The yard is its best feature, a surrounding halo of plantings – zinnias, pansies and the four o’clocks that actually open at four o’clock each day.

I like the house, usually finding a slice of serenity inside when I visit family. Although it is a bit weird to sleep in the bed in which I was conceived, I gaze at pictures on the walls and remember when we gave them to Mom and Dad. I hang my clothes in the closet and touch hangers that hold Mom’s winter coat, a suit she no longer wears, a knit shirt with embroidered daisies – some of the threads barely hanging on to their frayed outlines.

Mom’s brush and comb still wait for her on the dresser, flanked by doilies her mother crocheted, their white loops now fading into the yellows of the past. Mom’s massive mahogany furniture which none of us will want –  a sturdy pronunciation of her style.

But Mom never seems to miss the ranch house. She only remembers the farm as her home where she raised three children, cooked harvest meals and hung clothes to flap on the line like fabric silhouettes of each family member.

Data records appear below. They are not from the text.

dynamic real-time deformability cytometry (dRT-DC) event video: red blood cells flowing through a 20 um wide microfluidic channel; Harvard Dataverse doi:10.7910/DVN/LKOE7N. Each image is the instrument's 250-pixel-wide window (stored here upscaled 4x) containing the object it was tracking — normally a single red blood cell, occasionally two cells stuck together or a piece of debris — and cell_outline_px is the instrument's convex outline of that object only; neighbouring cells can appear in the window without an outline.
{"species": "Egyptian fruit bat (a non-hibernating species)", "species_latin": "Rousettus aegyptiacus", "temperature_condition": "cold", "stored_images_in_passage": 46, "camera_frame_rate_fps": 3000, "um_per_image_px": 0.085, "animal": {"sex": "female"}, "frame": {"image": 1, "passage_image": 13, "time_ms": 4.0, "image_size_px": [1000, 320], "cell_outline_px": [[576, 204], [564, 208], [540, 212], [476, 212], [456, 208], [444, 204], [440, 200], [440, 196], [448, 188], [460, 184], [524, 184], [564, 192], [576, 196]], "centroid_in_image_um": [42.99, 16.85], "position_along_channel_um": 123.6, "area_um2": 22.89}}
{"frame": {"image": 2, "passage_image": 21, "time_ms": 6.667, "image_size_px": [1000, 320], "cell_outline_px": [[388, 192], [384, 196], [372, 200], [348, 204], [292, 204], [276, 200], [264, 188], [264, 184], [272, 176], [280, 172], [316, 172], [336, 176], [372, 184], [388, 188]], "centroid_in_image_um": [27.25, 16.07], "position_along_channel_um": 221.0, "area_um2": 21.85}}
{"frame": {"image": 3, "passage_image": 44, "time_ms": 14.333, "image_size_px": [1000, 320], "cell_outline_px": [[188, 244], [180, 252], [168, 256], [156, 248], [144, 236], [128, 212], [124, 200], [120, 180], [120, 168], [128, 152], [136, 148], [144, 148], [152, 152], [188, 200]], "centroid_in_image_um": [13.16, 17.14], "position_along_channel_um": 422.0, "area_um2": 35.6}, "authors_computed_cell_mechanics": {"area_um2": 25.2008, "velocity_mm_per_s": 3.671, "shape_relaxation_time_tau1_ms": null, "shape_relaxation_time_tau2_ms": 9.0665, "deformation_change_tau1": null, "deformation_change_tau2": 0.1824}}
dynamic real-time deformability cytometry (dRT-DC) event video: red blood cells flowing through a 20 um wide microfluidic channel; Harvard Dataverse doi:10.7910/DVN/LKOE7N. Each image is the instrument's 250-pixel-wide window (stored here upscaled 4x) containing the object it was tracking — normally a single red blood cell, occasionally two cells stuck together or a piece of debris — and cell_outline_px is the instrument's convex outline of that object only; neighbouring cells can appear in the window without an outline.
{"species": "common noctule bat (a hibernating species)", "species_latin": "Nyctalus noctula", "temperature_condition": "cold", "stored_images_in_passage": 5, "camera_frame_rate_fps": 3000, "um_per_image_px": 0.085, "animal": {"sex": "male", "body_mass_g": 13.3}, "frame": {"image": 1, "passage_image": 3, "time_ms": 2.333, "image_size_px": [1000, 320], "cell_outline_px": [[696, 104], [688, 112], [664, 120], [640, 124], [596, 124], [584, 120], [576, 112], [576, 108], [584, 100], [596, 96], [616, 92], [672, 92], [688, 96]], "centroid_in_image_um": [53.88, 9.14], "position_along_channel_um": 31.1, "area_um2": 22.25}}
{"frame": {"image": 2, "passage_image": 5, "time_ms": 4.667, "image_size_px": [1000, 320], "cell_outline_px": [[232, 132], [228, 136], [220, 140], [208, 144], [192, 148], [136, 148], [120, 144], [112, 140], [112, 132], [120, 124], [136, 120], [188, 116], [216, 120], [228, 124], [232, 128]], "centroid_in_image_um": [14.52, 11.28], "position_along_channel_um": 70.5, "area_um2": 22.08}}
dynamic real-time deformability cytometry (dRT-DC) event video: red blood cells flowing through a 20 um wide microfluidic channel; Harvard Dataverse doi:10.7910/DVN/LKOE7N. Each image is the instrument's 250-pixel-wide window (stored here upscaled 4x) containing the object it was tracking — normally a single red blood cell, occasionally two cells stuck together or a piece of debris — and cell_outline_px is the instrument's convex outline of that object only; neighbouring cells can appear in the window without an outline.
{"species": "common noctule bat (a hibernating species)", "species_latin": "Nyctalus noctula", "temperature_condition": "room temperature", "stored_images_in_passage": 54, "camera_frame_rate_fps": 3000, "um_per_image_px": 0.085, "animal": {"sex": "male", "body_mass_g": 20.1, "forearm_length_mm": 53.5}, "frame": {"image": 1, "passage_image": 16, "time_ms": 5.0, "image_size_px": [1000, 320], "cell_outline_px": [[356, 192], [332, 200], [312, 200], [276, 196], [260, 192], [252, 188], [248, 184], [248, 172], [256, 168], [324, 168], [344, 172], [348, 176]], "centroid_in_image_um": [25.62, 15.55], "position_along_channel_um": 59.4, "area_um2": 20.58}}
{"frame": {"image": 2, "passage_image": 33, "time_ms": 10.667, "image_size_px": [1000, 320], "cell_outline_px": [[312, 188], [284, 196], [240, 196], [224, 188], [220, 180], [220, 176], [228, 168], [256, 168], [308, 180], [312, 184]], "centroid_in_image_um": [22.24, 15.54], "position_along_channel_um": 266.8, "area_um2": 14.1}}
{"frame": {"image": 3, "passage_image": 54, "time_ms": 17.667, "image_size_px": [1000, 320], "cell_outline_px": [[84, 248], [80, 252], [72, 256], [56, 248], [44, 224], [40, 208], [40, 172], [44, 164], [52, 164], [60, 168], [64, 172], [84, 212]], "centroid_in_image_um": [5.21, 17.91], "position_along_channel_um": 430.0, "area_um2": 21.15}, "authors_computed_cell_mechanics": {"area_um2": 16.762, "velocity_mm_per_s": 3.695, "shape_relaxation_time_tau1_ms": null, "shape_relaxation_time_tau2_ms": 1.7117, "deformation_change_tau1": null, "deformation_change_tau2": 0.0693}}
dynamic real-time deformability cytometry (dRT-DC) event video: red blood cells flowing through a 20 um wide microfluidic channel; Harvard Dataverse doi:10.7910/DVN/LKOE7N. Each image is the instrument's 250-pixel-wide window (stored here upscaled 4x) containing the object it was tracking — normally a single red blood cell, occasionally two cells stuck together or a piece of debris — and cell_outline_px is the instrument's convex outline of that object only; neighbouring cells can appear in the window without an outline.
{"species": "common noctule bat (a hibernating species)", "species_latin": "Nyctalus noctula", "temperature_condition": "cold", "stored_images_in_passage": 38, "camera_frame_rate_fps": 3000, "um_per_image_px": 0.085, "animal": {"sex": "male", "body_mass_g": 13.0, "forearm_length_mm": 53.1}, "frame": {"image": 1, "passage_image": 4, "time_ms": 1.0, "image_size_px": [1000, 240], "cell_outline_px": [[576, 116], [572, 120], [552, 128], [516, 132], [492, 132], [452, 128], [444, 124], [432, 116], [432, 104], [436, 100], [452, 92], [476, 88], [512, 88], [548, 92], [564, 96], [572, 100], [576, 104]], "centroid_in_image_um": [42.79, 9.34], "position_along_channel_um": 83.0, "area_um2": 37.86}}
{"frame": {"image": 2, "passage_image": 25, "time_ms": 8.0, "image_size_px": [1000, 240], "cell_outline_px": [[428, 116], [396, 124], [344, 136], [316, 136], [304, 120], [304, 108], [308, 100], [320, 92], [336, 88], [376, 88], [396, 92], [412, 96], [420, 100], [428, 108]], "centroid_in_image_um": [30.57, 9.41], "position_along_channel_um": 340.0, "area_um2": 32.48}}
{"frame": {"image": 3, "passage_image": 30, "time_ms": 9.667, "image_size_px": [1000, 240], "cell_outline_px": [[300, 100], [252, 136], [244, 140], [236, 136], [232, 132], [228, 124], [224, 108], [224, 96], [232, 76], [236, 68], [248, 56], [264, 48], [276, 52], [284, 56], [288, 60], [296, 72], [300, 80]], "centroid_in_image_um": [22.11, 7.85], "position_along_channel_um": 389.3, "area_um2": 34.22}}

This place – this emotional shelter, safe within its strength yet even now scented with illness and Mom’s shadowed existence foreboding.

My sister is now the keeper of the ranch house. It serves its purpose of shelter for her, of last memories where our parents aged out in its rooms. Yet it also continues to play out its description as the house of sickness waiting.

Kris struggles with arthritic pain and several types of joint diseases which emit a pain I cannot imagine. She limps through the house, taking care of her cats and the neighbor’s pets, then ambles outside to feed the birds and pull  weeds from the gardens her green thumb has created.

The flag she painted on barn tin bears the symbol and colors of the University of Oklahoma. Inside the house, the walls record screams of pleasure whenever the Sooners do their thing and score multiple touchdowns per game.

The personality of this house follows me whenever I drive away. I am left with a sense of gratitude that my sister is safe within its walls – at least for now – until as she says, “The body gives out.”

Then we will know that somehow – in that house – our family made an imprint on the earth.

Houses become the measurements of years as each place serves a purpose. And within each place, we wait for that final call home that contains no walls, needs no paint and provides the freedom where our spirits roam.